Konkomba–Nanumba conflict (also known as the Guinea fowl war) was a tribal war in Northern Ghana in 1994. It was fought between the Konkomba, Nawuri, Nchumuru, and Basare tribes, versus the Nanumba, Dagomba and Gonja tribes on the other side. The basis of the war were tribal claims over land ownership. The violence reportedly claimed more than 1,000 lives and displaced 150,000 persons.

The Konkomba-Nanumba conflict (Guinea fowl war) conflict was sparked on 31 January 1994 in the market of the small town of Nakpayili, near the Togolese border in up-country Ghana, over the price of a guinea fowl. Initially, the clash occurred between two men: a Konkomba and a Nanumba. The two men were engaged in a common, intense Ghanaian pastime – bargaining.

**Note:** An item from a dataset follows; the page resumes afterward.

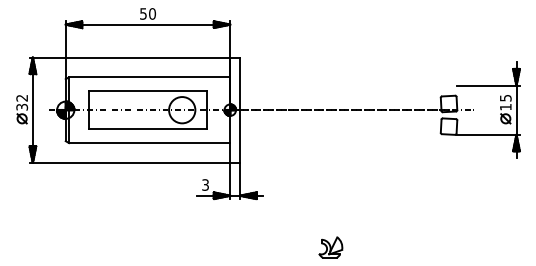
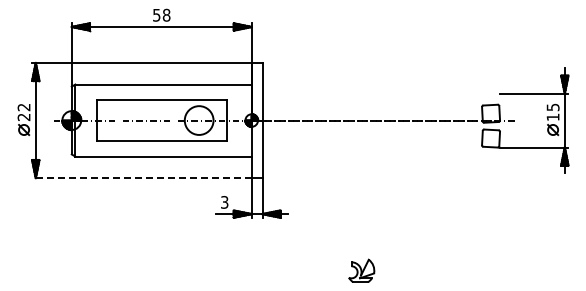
text: (152, 14) -> (166, 15), 50 -> 58
text: (22, 106) -> (24, 116), 32 -> 22
line: (129, 163) -> (141, 178), solid -> dashed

One outbid the other for a black guinea-fowl. Tempers flared into a brawl. Next day, the man outbid killed his rival, the Nanumba man, sparking a less common Ghanaian activity: tribal war. The clashes resulted from longstanding grievances over land ownership and the prerogatives of chiefs. A military task force restored order, but a state of emergency in the region remained in force until mid-August 1994.

The hundreds of people who lost their lives and thousands of them that lost their valuable possessions and several hundreds who were rendered homeless constituted a national catastrophe. A major war strategy of the combatants involved the destruction of farmlands of opponents in order to force them to surrender.

The ‘soft African state’ has proven incapable of structuring society in a manner to contain ethnic conflicts once they have occurred. By the close of 1995, the Guinea Fowl War had claimed over 1,000-2,000 deaths, 150,000-230,000 displaced and destruction of over 500 villages.

To restore law and order, the government declared on 10 February 1994 a state of emergency in seven areas of the Northern Region where the fighting was taking place.

The Northern Region is one of the sixteen regions of Ghana. It is located in the north of the country and was the largest of the sixteen regions, covering an area of 70,384 square kilometres or 31 percent of Ghana’s area until December 2018 when the Savannah Region and North East Regions were created from it. The Northern Region is divided into 14 districts. The region’s capital is Tamale.

The Konkomba-Nanumba conflict (Guinea fowl war) appeared to be handled by the Rawlings Government effectively, and abuses by the armed forces were rarely reported. His government made several attempts at peace and reconciliation and as of the end of 1995, the conflict was well under control if not fully resolved. Rawlings urged the combatants to work for the prosperity of the region and country and tried to convince them that internal conflict would only cause larger problems in the long run.